Questo progetto riguarda i Gauchos delle Valli Calchaquí nella provincia di Salta, a nord-ovest dell’Argentina. Per rappresentare la vita del gaucho, non in quegli aspetti puramente esterni, ma nella sua stessa essenza, e dal punto di vista del gaucho stesso. Queste valli erano un tempo abitate da numerose tribù indiane, una regione che faceva parte della rotta degli Incas e teatro delle avventure dei gaucho durante le guerre di indipendenza.

Le caratteristiche del Calchaquí Gaucho sono un chiaro esempio delle razze miste di conquistatori spagnoli e indiani. È una società molto chiusa e diffidente (quei gauchos sono una società tribale, unita da legami di sangue e lealtà che generano impegni per tutta la vita) e vivono rispettosi delle loro antiche usanze e tradizioni e rappresentano una delle ultime autentiche sottoculture argentine. Abile cavaliere e allevatore di bestiame, il gaucho svolge quasi tutto il suo lavoro agricolo a cavallo, animale che costituisce il suo miglior compagno. Silenzioso, onorevole e coraggioso, il gaucho è orgoglioso di essere quello che è.
Le loro tradizioni di lunga data scompaiono gradualmente e si estinguono lentamente a causa delle difficoltà economiche e della migrazione dei giovani nelle grandi città in cerca di un futuro migliore. La terra è sterile, povera e opprimente, calda d’estate e gelata pungente d’inverno e il loro modo di vivere li costringeva a guadagnarsi il pane con il sudore della fronte.

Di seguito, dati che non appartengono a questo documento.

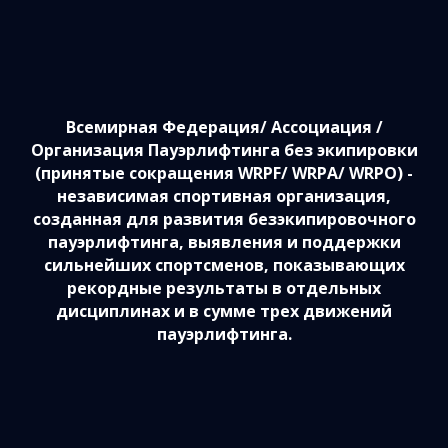
Всемирная Федерация/ Ассоциация /
Организация Пауэрлифтинга без экипировки
(принятые сокращения WRPF/ WRPA/ WRPO) -
независимая спортивная организация,
созданная для развития безэкипировочного
пауэрлифтинга, выявления и поддержки
сильнейших спортсменов, показывающих
рекордные результаты в отдельных
дисциплинах и в сумме трех движений
пауэрлифтинга.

Un giorno Mario Choque, uno dei gauchos più venerati della valle, mi ha detto: “Siamo gli ultimi indigeni e ogni volta siamo sempre meno”.

Cerco di documentare uno stile di vita prima che scompaia ed è un omaggio a coloro che senza clamore saluta, ma con le loro ossa hanno seminato la patria argentina.

Sono nato a Buenos Aires, in Argentina, dove vivo ancora. Ho studiato Storia dell’Arte al Museum of Fine Arts. Fotogiornalismo presso il Photo Club Buenos Aires e Fotografia documentaria presso l’Associazione Argentina dei fotografi. Cercando la mia strada, ho viaggiato per nove mesi in Asia ed è così che è arrivato il mio primo contatto con la fotografia.
Nel 2004, le mie fotografie sulla caccia alle balene nella remota isola di Lamalera, in Indonesia, hanno promosso il documentario della catena televisiva tedesca: ZDF: “Vermächtnis eines Walfängers” e hanno formato l’immagine della versione internazionale, intitolata “Blood Money” Testimonianza del baleniere “, ma nonostante quel breve” successo “mi sentivo ancora perso. Dopo un paio d’anni di mancato corso il destino mi portò nelle Valles Calchaquies nella provincia di Salta, nel nord ovest del paese, una delle sacre valli del continente americano, più precisamente nel Pueblo Gaucho del Barríal, e quello che ho finalmente scoperto come il mio posto nel mondo.